You can pass a vector of text which will first be attempted to translate in one API call - if that fails due to being greater than the API limits, it will attempt again but vectorising the API calls. This will result in more calls and be slower, but cost the same as you are charged per character translated, not per API call.
HTML support
You can also supply web HTML and select the
format='html'
which will handle HTML tags to give you a
cleaner translation.
Consider removing anything not needed to be translated first, such as
JavaScript and CSS scripts using the tools of rvest
- an
example is shown below:
# translate webpages
library(rvest)
library(googleLanguageR)
my_url <- "http://www.dr.dk/nyheder/indland/greenpeace-facebook-og-google-boer-foelge-apples-groenne-planer"
## in this case the content to translate is in css select .wcms-article-content
read_html(my_url) %>% # read html
html_node(css = ".wcms-article-content") %>% # select article content
html_text %>% # extract text
gl_translate(format = "html") %>% # translate with html flag
dplyr::select(translatedText) # show translatedText column of output tibble
Language Detection
This function only detects the language:
## which language is this?
gl_translate_detect("katten sidder på måtten")
The more text it has, the better. And it helps if its not Danish…

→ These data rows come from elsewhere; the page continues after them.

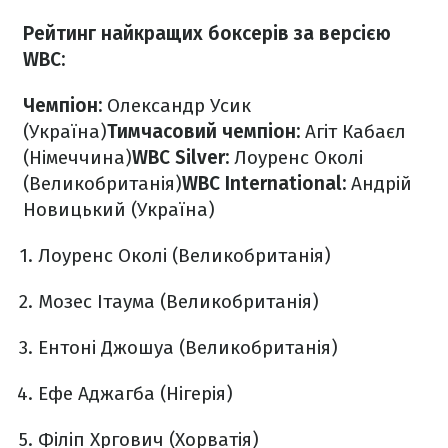
Рейтинг найкращих боксерів за версією
WBC:
Чемпіон:
Олександр Усик
(Україна)
Тимчасовий чемпіон:
Агіт Кабаєл
(Німеччина)
WBC Silver:
Лоуренс Околі
(Великобританія)
WBC International:
Андрій
Новицький (Україна)
Лоуренс Околі (Великобританія)
Мозес Ітаума (Великобританія)
Ентоні Джошуа (Великобританія)
Ефе Аджагба (Нігерія)
Філіп Хргович (Хорватія)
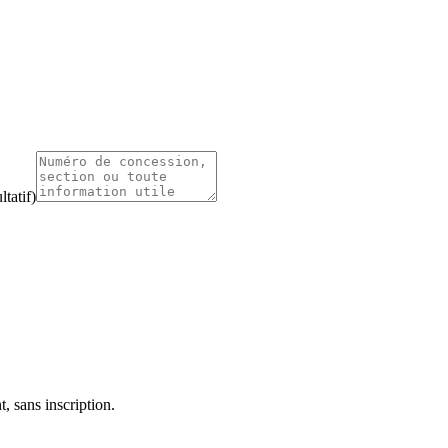
tatif)
, sans inscription.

It may be better to use cld2
to
translate offline first, to avoid charges if the translation is
unnecessary (e.g. already in English). You could then verify online for
more uncertain cases.
cld2::detect_language("katten sidder på måtten")
Translation API limits
The API limits in three ways: characters per day, characters per 100
seconds, and API requests per 100 seconds. All can be set in the API
manager in Google Cloud console:
https://console.developers.google.com/apis/api/translate.googleapis.com/quotas
The library will limit the API calls for the characters and API
requests per 100 seconds. The API will automatically retry if you are
making requests too quickly, and also pause to make sure you only send
100000
characters per 100 seconds.